*** Opening of Data section ***
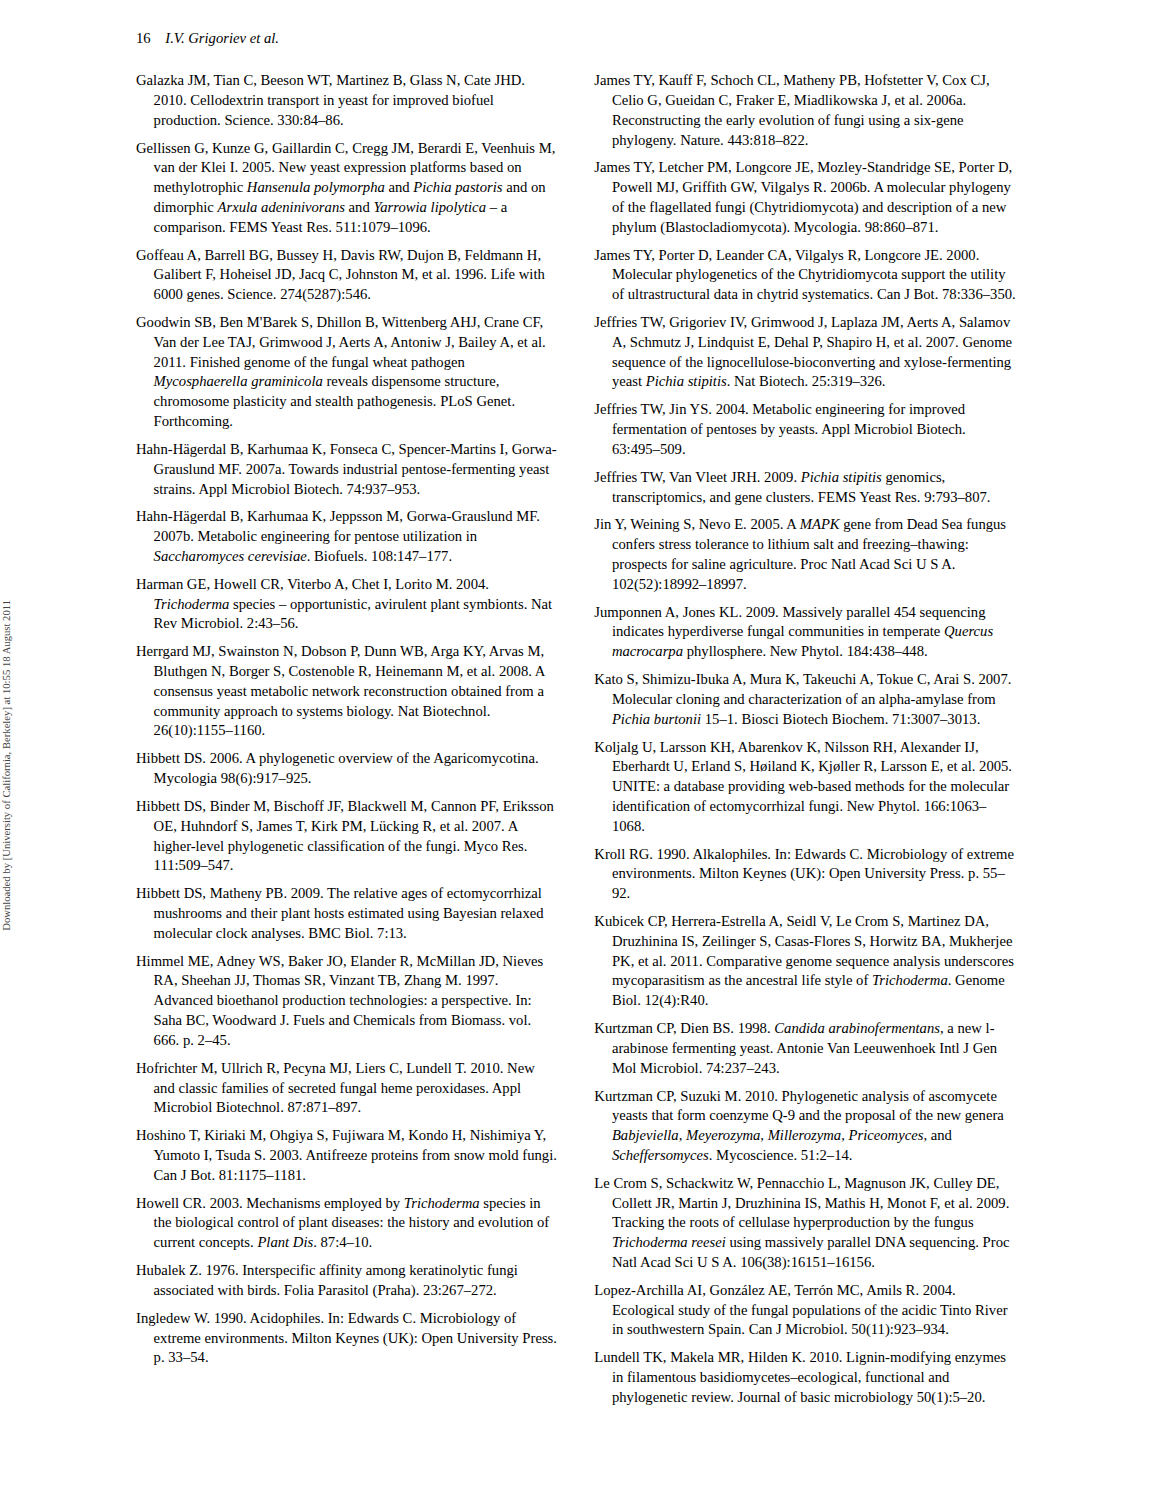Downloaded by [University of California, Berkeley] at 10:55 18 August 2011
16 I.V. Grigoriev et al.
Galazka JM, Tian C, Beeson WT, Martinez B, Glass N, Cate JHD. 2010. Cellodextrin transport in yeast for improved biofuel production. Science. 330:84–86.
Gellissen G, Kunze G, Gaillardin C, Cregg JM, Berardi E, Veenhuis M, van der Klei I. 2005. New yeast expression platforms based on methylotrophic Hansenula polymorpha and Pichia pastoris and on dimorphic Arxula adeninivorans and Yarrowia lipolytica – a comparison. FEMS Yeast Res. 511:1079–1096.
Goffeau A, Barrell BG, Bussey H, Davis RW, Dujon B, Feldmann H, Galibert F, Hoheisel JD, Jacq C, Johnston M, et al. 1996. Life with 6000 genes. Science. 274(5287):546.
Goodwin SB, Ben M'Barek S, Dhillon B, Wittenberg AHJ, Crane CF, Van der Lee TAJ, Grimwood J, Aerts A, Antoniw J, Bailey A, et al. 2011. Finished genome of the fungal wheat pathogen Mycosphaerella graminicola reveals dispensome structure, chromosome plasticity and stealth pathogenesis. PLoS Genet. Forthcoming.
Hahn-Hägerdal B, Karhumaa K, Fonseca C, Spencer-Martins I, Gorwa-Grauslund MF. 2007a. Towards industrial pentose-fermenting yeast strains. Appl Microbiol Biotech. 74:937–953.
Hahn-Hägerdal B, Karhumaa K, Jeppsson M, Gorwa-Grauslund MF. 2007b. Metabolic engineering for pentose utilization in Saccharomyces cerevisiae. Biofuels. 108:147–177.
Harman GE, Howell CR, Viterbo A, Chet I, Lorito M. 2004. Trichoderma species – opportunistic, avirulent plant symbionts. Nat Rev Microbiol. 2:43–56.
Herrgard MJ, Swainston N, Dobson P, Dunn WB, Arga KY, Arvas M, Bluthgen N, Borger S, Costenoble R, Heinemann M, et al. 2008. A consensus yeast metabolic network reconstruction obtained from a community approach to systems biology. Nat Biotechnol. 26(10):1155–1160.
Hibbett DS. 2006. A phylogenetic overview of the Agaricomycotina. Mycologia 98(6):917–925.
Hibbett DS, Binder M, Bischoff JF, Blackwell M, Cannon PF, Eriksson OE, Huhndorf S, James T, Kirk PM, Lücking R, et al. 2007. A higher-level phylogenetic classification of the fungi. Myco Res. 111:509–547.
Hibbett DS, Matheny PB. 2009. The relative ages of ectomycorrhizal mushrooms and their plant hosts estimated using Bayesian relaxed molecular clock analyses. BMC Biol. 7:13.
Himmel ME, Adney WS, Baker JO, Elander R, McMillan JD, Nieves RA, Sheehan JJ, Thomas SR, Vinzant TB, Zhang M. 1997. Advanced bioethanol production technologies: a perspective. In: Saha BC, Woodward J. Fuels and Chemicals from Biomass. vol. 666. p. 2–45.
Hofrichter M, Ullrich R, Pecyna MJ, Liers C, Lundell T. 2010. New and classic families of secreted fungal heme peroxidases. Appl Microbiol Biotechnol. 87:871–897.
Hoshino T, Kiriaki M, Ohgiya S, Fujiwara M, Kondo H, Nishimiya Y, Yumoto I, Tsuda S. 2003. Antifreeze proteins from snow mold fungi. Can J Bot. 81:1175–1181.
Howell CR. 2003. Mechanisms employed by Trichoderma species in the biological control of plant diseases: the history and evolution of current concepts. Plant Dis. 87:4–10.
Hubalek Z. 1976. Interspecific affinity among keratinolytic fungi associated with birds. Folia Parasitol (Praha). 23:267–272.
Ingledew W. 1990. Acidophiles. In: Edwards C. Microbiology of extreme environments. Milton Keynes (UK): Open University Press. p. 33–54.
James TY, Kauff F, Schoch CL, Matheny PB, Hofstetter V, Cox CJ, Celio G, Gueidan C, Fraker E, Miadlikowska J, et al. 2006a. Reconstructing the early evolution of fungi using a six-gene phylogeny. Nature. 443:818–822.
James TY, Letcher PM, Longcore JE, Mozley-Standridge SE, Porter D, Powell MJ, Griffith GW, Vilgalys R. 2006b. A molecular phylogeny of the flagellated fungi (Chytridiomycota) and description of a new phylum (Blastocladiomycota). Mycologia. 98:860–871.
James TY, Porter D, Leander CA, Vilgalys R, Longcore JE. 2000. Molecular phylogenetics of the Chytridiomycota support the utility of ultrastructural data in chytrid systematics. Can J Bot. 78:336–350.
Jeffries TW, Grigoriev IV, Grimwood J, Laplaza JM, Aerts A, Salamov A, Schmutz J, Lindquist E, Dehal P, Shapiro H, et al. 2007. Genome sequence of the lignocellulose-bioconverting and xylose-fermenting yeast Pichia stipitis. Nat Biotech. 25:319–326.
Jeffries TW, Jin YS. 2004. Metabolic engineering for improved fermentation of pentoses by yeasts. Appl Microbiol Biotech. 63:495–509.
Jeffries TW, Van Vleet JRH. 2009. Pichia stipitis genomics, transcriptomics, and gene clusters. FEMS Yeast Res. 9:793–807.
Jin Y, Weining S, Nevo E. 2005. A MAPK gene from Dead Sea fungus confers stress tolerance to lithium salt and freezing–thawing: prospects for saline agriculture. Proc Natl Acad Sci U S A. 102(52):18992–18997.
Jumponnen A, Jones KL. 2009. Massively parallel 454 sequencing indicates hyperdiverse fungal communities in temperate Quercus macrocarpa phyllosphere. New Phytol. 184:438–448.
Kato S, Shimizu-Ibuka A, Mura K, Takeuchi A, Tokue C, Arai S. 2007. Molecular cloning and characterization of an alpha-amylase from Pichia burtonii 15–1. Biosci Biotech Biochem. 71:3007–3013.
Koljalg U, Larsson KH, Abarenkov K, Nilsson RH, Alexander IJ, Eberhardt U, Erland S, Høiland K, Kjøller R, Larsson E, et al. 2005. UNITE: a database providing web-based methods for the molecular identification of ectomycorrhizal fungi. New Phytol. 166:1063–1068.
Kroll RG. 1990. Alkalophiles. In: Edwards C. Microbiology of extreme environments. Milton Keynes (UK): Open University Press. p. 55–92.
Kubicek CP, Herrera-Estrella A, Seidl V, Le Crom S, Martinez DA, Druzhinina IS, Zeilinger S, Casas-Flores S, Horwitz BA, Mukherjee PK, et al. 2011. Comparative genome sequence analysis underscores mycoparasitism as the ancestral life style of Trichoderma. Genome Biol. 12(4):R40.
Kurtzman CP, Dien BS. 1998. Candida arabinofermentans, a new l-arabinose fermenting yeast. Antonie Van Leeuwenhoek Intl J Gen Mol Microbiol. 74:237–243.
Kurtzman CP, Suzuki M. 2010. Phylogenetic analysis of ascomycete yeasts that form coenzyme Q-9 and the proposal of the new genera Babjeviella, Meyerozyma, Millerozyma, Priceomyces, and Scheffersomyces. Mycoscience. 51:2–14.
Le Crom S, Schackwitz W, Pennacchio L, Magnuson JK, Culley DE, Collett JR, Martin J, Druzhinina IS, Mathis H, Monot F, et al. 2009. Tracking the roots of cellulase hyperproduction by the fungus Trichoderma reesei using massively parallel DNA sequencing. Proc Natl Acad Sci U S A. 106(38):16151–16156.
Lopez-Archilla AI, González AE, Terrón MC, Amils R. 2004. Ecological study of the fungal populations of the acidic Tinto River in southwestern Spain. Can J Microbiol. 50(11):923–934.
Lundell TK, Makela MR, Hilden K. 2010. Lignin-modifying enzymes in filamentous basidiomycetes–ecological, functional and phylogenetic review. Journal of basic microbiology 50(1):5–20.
*** Close of Data section ***
*** Opening of Data section ***
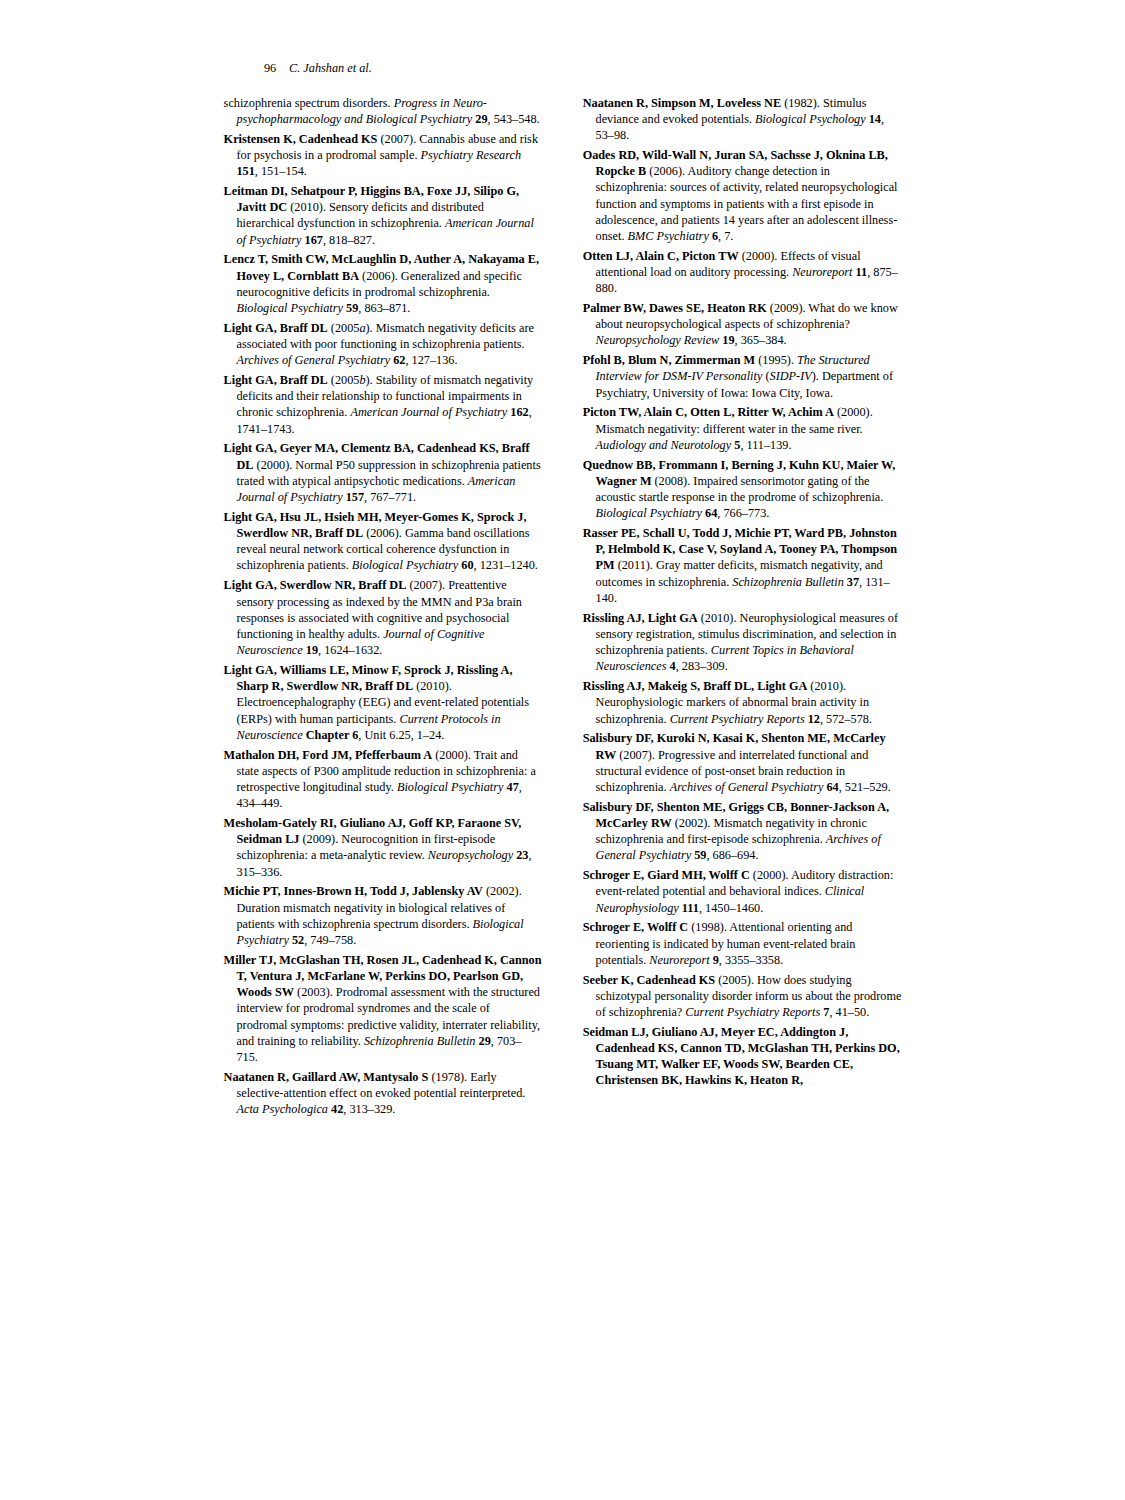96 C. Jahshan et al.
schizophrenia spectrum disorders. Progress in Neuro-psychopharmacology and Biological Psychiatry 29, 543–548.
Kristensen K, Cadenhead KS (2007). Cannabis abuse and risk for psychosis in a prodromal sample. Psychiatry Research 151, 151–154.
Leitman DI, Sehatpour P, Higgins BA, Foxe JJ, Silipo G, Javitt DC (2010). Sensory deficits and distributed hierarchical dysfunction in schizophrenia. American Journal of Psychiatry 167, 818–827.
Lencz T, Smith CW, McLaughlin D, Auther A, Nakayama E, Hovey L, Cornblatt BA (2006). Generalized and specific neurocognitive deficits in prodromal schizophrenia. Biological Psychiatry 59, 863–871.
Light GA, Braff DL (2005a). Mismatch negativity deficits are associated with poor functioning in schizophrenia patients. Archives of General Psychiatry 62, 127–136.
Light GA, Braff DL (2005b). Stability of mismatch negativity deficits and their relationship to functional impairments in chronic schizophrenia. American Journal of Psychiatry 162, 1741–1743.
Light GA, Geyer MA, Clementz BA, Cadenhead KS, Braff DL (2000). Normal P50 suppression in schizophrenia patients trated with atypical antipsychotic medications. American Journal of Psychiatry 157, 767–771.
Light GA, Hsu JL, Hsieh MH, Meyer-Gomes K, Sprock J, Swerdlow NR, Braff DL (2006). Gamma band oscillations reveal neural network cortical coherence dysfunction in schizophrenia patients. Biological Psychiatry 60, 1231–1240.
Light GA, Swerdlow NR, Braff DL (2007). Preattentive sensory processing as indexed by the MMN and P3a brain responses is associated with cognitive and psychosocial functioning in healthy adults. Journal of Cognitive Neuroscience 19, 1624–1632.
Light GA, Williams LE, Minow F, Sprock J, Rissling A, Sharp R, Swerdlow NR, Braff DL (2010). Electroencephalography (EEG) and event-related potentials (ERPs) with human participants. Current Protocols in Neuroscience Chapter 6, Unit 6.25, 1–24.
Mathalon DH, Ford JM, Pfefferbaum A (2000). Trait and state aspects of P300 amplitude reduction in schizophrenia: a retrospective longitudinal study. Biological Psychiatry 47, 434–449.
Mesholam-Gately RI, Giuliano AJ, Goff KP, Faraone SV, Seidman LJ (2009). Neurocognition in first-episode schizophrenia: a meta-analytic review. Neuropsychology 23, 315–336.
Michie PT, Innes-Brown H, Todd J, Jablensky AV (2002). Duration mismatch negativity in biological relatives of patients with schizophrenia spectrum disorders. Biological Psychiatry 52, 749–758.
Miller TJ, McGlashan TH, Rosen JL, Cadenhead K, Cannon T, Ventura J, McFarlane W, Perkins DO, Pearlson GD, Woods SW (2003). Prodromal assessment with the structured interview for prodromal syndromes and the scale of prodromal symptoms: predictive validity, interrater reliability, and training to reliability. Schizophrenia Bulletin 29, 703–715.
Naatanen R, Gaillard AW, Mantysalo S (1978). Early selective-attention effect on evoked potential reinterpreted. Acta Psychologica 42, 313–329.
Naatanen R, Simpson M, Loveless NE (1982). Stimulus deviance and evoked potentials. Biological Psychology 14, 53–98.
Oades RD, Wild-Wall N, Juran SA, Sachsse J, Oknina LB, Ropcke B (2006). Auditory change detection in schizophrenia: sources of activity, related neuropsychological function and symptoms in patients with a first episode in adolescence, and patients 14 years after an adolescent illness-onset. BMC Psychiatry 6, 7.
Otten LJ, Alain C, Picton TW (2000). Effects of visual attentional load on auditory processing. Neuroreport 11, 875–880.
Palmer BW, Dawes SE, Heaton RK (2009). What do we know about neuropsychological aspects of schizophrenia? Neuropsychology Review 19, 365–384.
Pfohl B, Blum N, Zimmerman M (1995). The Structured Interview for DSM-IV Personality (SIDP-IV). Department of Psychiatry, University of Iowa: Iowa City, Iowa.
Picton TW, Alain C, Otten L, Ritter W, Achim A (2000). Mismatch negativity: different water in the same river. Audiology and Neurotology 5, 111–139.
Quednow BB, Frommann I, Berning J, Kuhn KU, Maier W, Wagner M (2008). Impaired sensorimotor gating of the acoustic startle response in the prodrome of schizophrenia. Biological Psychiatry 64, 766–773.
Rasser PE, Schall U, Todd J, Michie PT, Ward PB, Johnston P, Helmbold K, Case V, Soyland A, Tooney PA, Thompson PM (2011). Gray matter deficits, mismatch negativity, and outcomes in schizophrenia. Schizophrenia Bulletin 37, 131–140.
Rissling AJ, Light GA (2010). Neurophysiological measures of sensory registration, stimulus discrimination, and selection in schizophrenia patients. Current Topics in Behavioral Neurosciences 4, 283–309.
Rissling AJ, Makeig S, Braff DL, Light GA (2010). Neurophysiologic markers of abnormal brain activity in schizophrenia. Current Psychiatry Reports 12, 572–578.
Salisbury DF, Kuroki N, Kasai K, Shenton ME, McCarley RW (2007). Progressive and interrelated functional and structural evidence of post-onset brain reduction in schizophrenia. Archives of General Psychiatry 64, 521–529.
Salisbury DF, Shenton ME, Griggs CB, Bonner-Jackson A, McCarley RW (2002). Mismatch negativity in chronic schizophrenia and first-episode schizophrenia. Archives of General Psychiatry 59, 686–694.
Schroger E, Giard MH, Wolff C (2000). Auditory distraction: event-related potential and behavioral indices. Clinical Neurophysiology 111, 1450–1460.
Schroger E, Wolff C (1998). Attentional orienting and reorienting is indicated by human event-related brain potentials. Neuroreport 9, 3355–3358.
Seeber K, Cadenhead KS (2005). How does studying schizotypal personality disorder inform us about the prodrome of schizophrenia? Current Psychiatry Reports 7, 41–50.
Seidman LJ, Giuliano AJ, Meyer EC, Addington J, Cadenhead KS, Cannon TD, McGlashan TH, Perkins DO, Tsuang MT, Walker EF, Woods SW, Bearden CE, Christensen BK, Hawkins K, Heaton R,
*** Close of Data section ***
Starting with the line that has "Downloaded by [University" and going on through the line that has "Gellissen G, Kunze", transcribe the records above exactly, but skip the pictures.

→ **Response for this exercise**
Downloaded by [University of California, Berkeley] at 10:55 18 August 2011
16 I.V. Grigoriev et al.
Galazka JM, Tian C, Beeson WT, Martinez B, Glass N, Cate JHD. 2010. Cellodextrin transport in yeast for improved biofuel production. Science. 330:84–86.
Gellissen G, Kunze G, Gaillardin C, Cregg JM, Berardi E, Veenhuis M, van der Klei I. 2005. New yeast expression platforms based on methylotrophic Hansenula polymorpha and Pichia pastoris and on dimorphic Arxula adeninivorans and Yarrowia lipolytica – a comparison. FEMS Yeast Res. 511:1079–1096.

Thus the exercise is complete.